Paper Corporation acquired 75 percent of Script Company's common stock on May 15, 20X3, at underlying book value. Scripts balance sheet on December 31, 20X6, contained these amounts:

Cash $ 75,000 Accounts Payable $ 30,000
Accounts Receivable 50,000 Bonds Payable 200,000
Inventory 125,000 Common Stock ($ 10 par) 100,000
Buildings and Equipment 700,000 Additional Paid-In Capital 80,000
Less: Accumulated Depreciation (220000) Retained Earnings 320,000
Total Assets $ 730,000 Total Liabilities and Equities $ 730,000

During 20X7, Paper earned operating income of $90,000, and Script reported net income of $45,000. Neither company declared any dividends during 20X7. Assume Paper Corporation has only no-par stock outstanding.

Script is considering repurchasing 1,000 of its outstanding shares as treasury stock for $68 each.

Assuming Script purchases the shares from Nonaffiliated Company on January 1, 20X7:

(1) Compute the effect on the book value of the shares held by Paper.

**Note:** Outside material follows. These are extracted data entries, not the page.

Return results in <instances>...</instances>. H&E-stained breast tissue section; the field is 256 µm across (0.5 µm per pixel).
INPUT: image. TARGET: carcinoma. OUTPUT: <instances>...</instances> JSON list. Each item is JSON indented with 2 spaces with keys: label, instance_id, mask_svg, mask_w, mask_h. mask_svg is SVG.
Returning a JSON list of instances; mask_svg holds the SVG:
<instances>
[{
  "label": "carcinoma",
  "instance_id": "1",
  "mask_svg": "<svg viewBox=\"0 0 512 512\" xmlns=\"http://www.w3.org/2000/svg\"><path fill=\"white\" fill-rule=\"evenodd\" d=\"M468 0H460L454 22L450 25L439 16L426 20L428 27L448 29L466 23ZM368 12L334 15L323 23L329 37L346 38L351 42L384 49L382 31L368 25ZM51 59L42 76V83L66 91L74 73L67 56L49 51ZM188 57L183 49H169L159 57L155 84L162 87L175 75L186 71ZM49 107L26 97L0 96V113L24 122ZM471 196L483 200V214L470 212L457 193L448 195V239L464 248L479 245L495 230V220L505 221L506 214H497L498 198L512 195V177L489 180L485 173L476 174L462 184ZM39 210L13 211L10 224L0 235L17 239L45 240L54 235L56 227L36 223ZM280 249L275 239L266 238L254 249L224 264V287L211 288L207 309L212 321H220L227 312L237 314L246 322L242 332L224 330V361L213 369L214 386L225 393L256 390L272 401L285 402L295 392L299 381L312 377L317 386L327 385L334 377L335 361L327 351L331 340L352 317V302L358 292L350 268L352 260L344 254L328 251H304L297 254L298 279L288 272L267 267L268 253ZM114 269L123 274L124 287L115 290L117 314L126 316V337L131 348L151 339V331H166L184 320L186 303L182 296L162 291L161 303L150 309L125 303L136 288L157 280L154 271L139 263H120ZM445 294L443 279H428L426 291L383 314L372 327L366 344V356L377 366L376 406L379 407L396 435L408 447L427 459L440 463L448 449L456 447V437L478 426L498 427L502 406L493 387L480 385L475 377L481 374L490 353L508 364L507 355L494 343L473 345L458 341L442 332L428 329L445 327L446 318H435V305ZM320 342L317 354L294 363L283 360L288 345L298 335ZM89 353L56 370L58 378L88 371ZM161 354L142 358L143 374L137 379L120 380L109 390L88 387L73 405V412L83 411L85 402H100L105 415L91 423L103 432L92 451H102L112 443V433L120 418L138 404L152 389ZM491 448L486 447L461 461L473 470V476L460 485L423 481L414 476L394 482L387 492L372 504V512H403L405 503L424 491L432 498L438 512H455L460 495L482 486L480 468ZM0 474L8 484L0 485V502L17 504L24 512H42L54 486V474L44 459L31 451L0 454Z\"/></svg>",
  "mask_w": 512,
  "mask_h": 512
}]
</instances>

(2) Prepare the entry on Papers books to record the change in the book value of its investment in Scripts shares.

(3) Present the worksheet consolidation entry needed on December 31, 20X7 to complete a worksheet.

Assuming Script purchases the shares directly from Paper on January 1, 20X7:

(1) Compute the effect on the book value of the shares held by Paper.

(2) Prepare the entry on Papers books to record its sale of Script shares to Script.

(3) Present the worksheet consolidation entry needed on December 31, 20X7 to complete a worksheet.